There is much discussion about how we should get our “water,” so I thought I would look at a couple of the available options, what they contain and any health implications they may have. 

The water section in the supermarket displays more than just still water in bottles. There is still water, still mineral water, spring water, sparkling mineral water, sparkling natural mineral water, and more! Most of the shelves are stocked with soda water and natural mineral waters.

First though, just what exactly are the differences between soda water and sparkling natural mineral water?

Soda Water is water with carbon dioxide gas dissolved into it. Some have additives such as sodium chloride (salt), sodium bicarbonate, sodium citrate, potassium citrate, potassium sulfate or similar. What additives are included depends on the bottling company. If you are making your own soda water with a sparkling water maker (e.g. soda stream, soda king etc) you are just adding carbon dioxide gas to tap water.

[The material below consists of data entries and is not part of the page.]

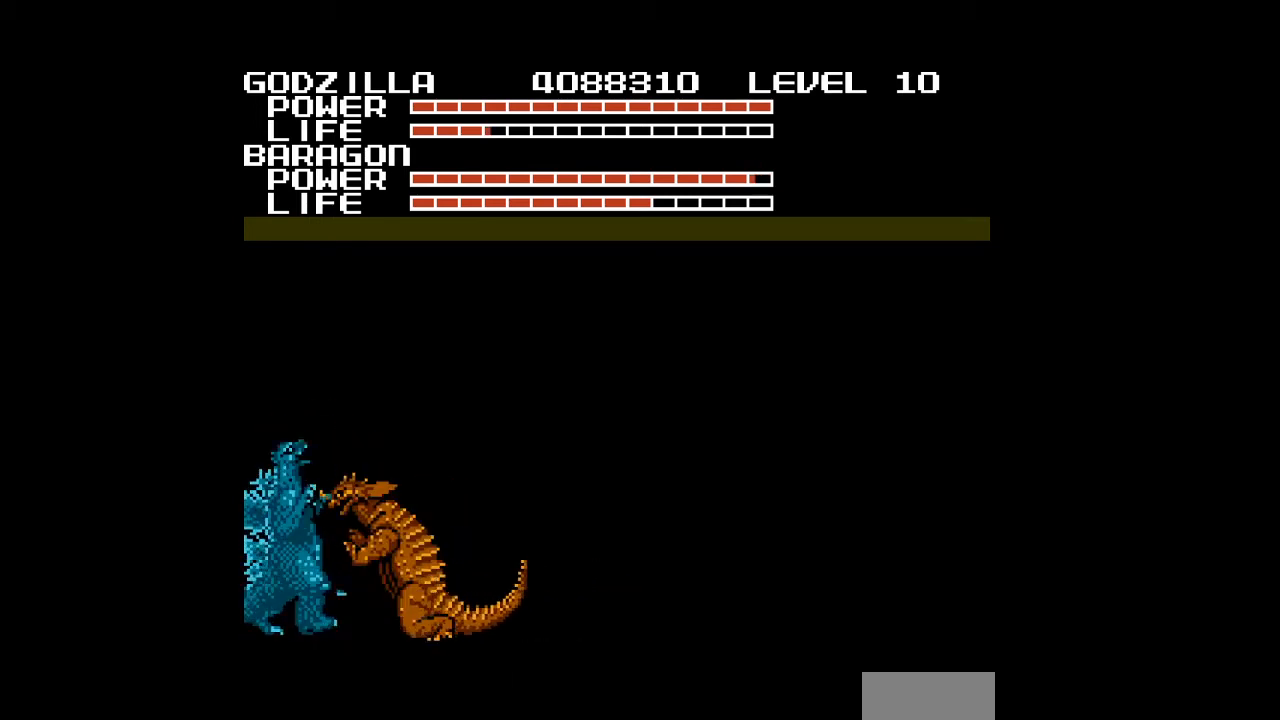
{"buttons": ["START"], "events": [[33, "START", "down"]]}
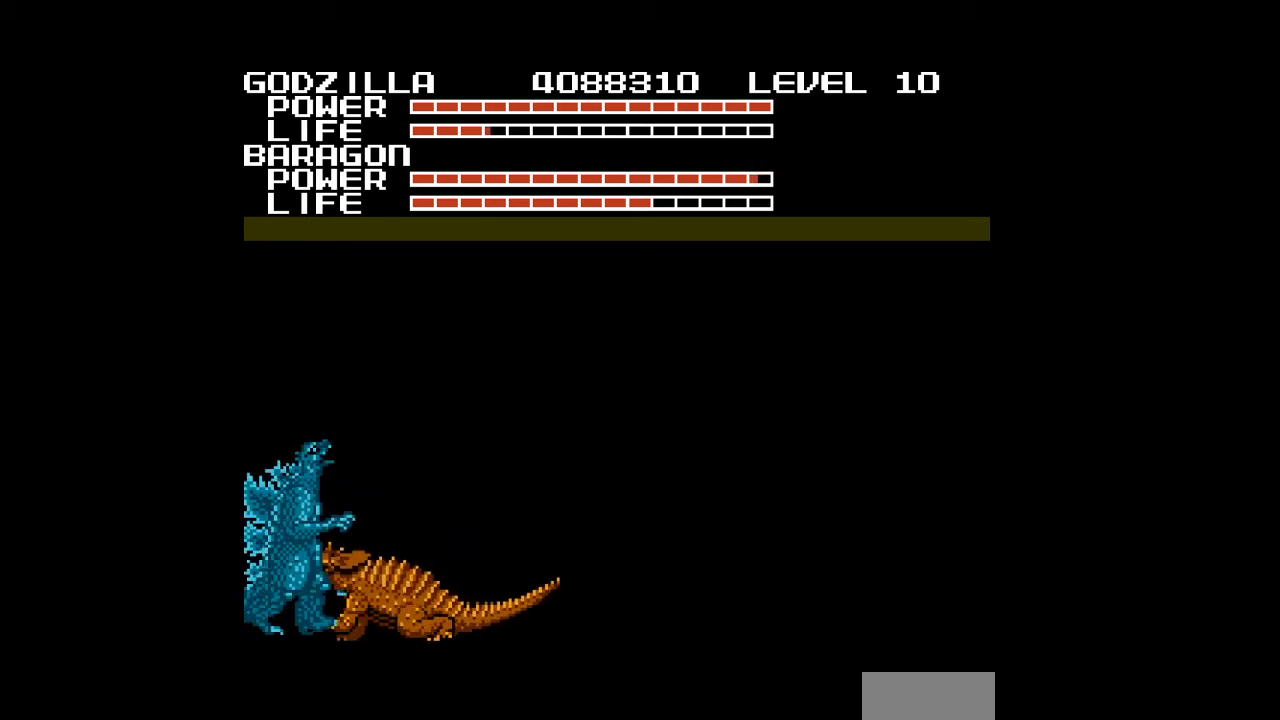
{"buttons": [], "events": [[100, "START", "up"], [167, "START", "down"], [467, "START", "up"]]}
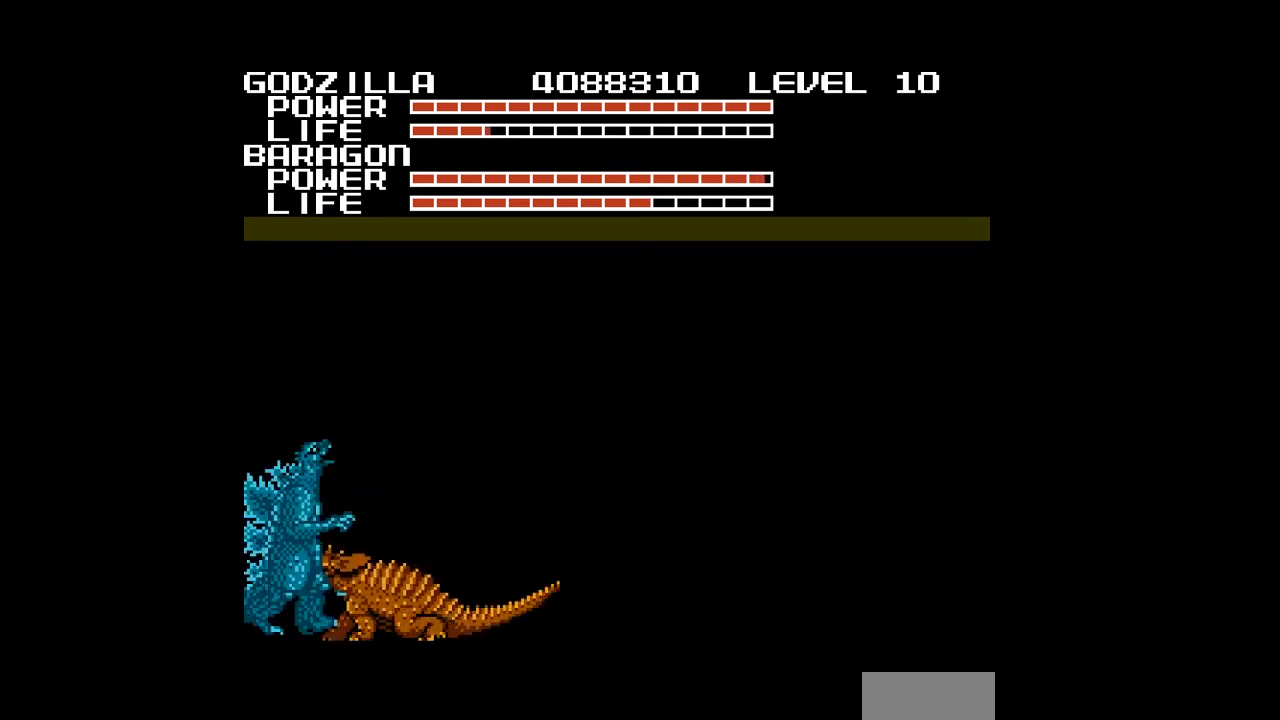
{"buttons": ["START"], "events": [[67, "START", "down"], [267, "START", "up"], [500, "START", "down"]]}
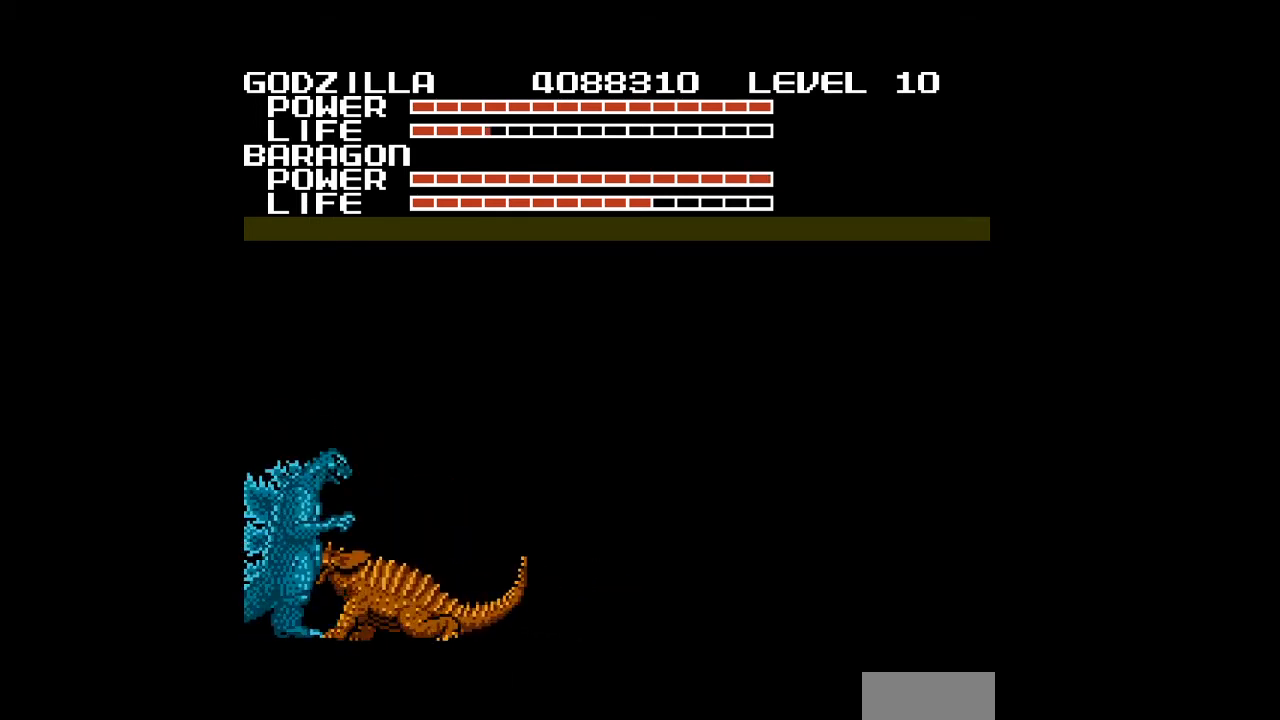
{"buttons": [], "events": [[300, "START", "up"]]}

Natural Mineral Water contains dissolved gasses, minerals and sulfur compounds. These give the mineral water its fizz and distinctive tastes. Natural mineral waters are usually bottled at their source and then distributed for consumption. Some mineral waters are manufactured so check the label for this information.

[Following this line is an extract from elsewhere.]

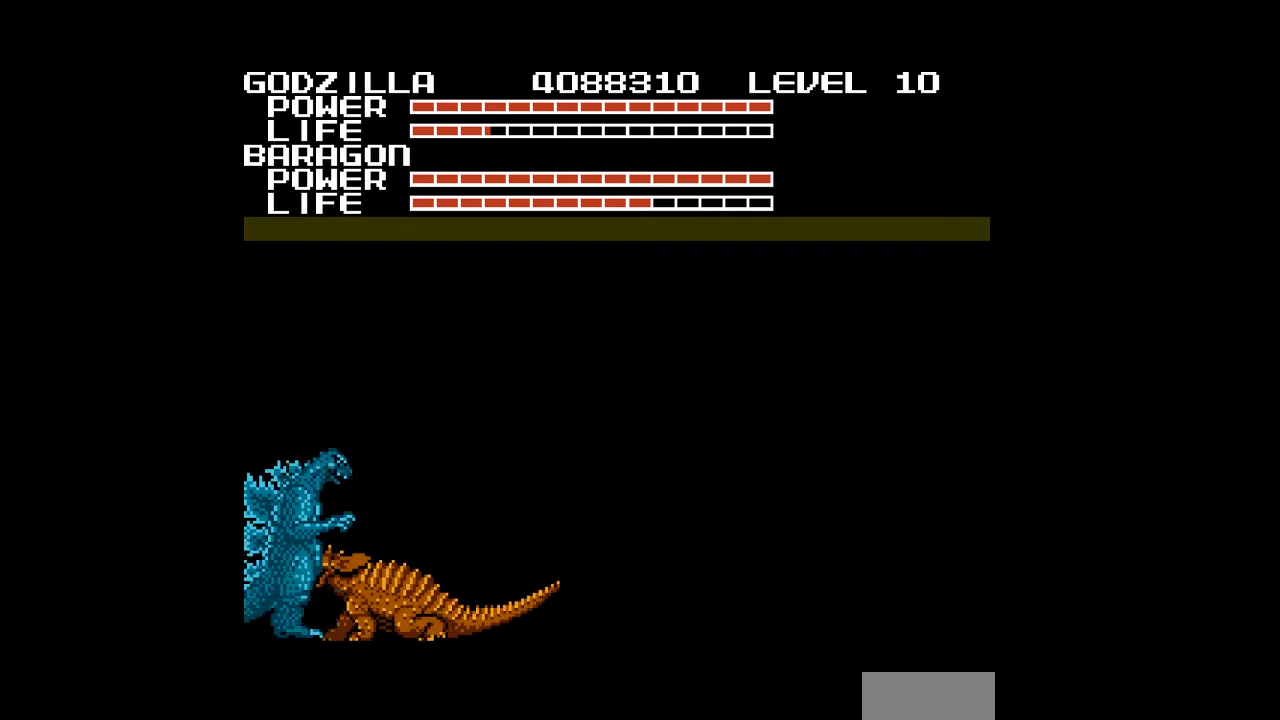
{"buttons": [], "events": [[67, "START", "down"], [300, "START", "up"]]}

Most mineral and soda waters are not high in sodium. If you are worried about your sodium intake please check the label on the bottle. Most mineral waters have approximately 10mg of sodium per 100ml. This is a low level.

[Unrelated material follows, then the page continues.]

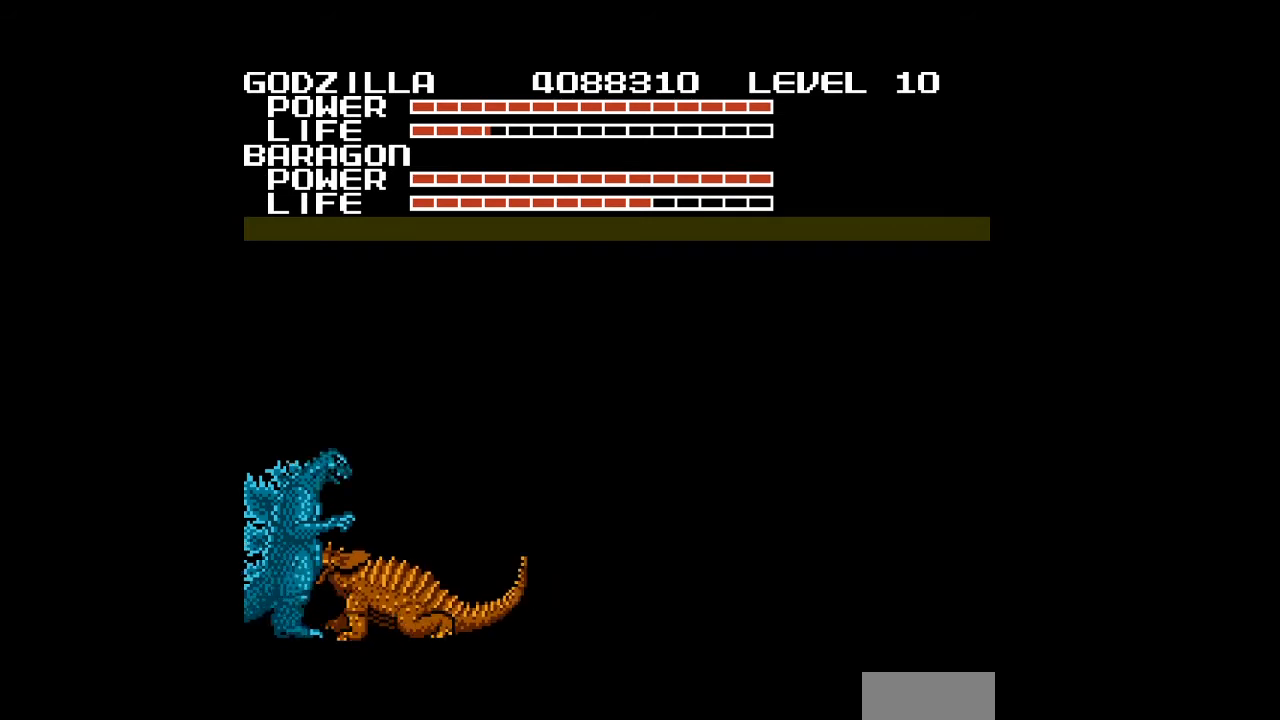
{"buttons": [], "events": []}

So what effects do these different waters have on our bones, digestive system and dental health?

Bone health – There does not seem to be any issue with sparkling water and bone health. Once you add sugar, caffeine and phosphoric acid to the water there seems to be a detrimental effect.

Digestive Health – Drinking a sparkling water quickly might make you feel bloated but are there any other dangers? Not really! In fact that feeling of “fullness” could be used in a beneficial way.

A group of researchers in Japan found that drinking a glass of sparkling water slowly actually lead to an increased feeling of fullness. So it could be used as a tool for increasing feelings of fullness around meals.Of course if the bubbles make you uncomfortable go for a still water.

Dental Health – Sparkling waters are slightly more acidic than still water. Their level of acidity is similar to that of coffee or tea. So potentially they could have an effect on the quality of tooth enamel. Our saliva, which is a natural buffer may completely negate this effect so there may be very little to worry about.


Based on the above a sensible recommendation would be to use still water in between meals or overnight and if you like the bubbles have with meals. Whether it is a soda water or a sparkling mineral water it is a matter of taste. Me?…I choose to fill my drink bottle or glass with tap water.